By bringing together the advantages of dense vector representations and LLMs, retrieval augmented generation has emerged as a method with great potential. RAG models are scalable and ideal for large-scale enterprise applications because they use dense vector representations.

RAG is bound to become crucial in fostering creativity and producing superior, intelligent systems that can comprehend and produce language akin to that of humans as LLMs continue to develop.

Frequently Asked Questions

Both RAG and fine-tuning seek to enhance large language models (LLMs). RAG accomplishes this without affecting the underlying LLM, whereas fine-tuning calls for adjusting the weights and settings of an LLM. A model can often be customized utilizing both fine-tuning and RAG architecture.

By using contextual information, RAG allows AI systems to create responses that are personalized to users’ individual requirements and preferences. RAG also allows enterprises to keep data privacy rather than retraining a model held by a separate entity, allowing data to stay where it is.

RAG enables the LLM to provide accurate information with source attribution. The output may include citations or references to sources. Users can also check for source materials if they need further explanation or detail. This can build trust and confidence in your generative AI solution.

RAG is a model that blends retrieval-based and generation-based strategies to create more precise, contextually appropriate responses. An Agent is a more interactive AI system that can take actions based on its surroundings, often through reasoning and decision-making. An agent does more than just answer to questions; it can also take steps, conduct activities, and communicate with other systems to achieve its objectives.

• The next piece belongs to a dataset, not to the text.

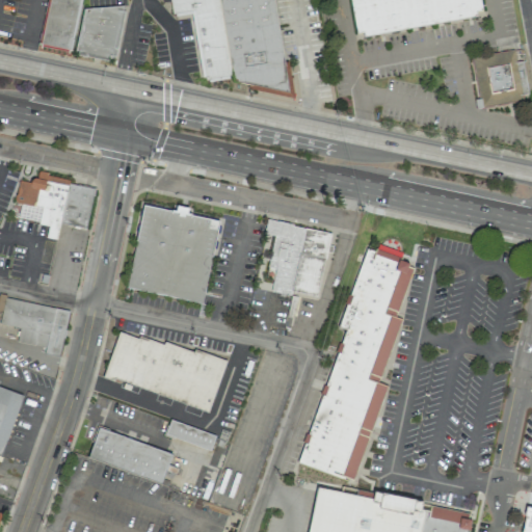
[(81,0),(71,51),(69,51),(68,52),(40,46),(40,45),(37,44),(47,0),(81,0)]
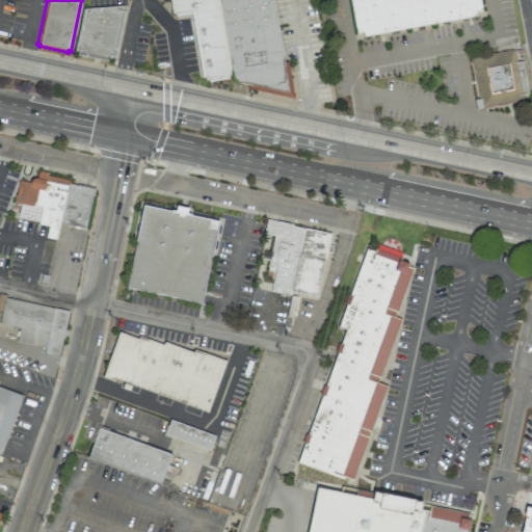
[(217,0),(168,0),(171,14),(175,12),(175,17),(191,14),(202,77),(204,77),(205,80),(208,80),(208,82),(229,79),(229,76),(232,75),(217,0)]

Semantic search extends keyword search (which is dependent on the presence of certain index words in the search input) to identify contextually relevant facts based on the input string’s conceptual similarity. As a result, it’s an excellent choice for adding context to models like as GPT-4. Semantic search employs a vector database that stores text chunks (taken from various documents) and vectors (mathematical representations of the text). When you query a vector database, the search input (in vector form) is compared to all of the stored vectors, and the text chunks with the highest similarity are returned.